### [YOUR GOAL]
Rewrite the text read from the rows below, swapping "Villages" for "Towns" and keeping everything else unchanged. Leave the pictures out of your answer.

═════ SUPPLIED ENTRIES

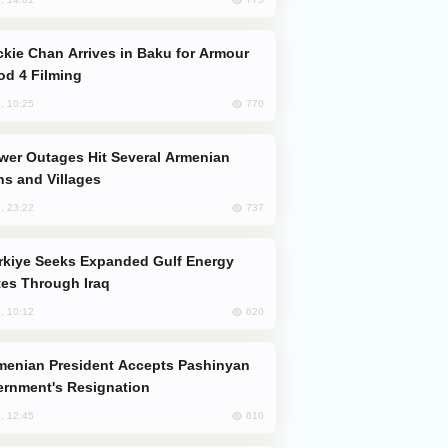
od 4 Filming
770
, 10:25
s and Villages
737
, 23:22
es Through Iraq
620
, 10:12
rnment's Resignation
610
, 12:45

══════════

### [RESPONSE FOR THIS EXERCISE]
od 4 Filming
770
, 10:25
s and Towns
737
, 23:22
es Through Iraq
620
, 10:12
rnment's Resignation
610
, 12:45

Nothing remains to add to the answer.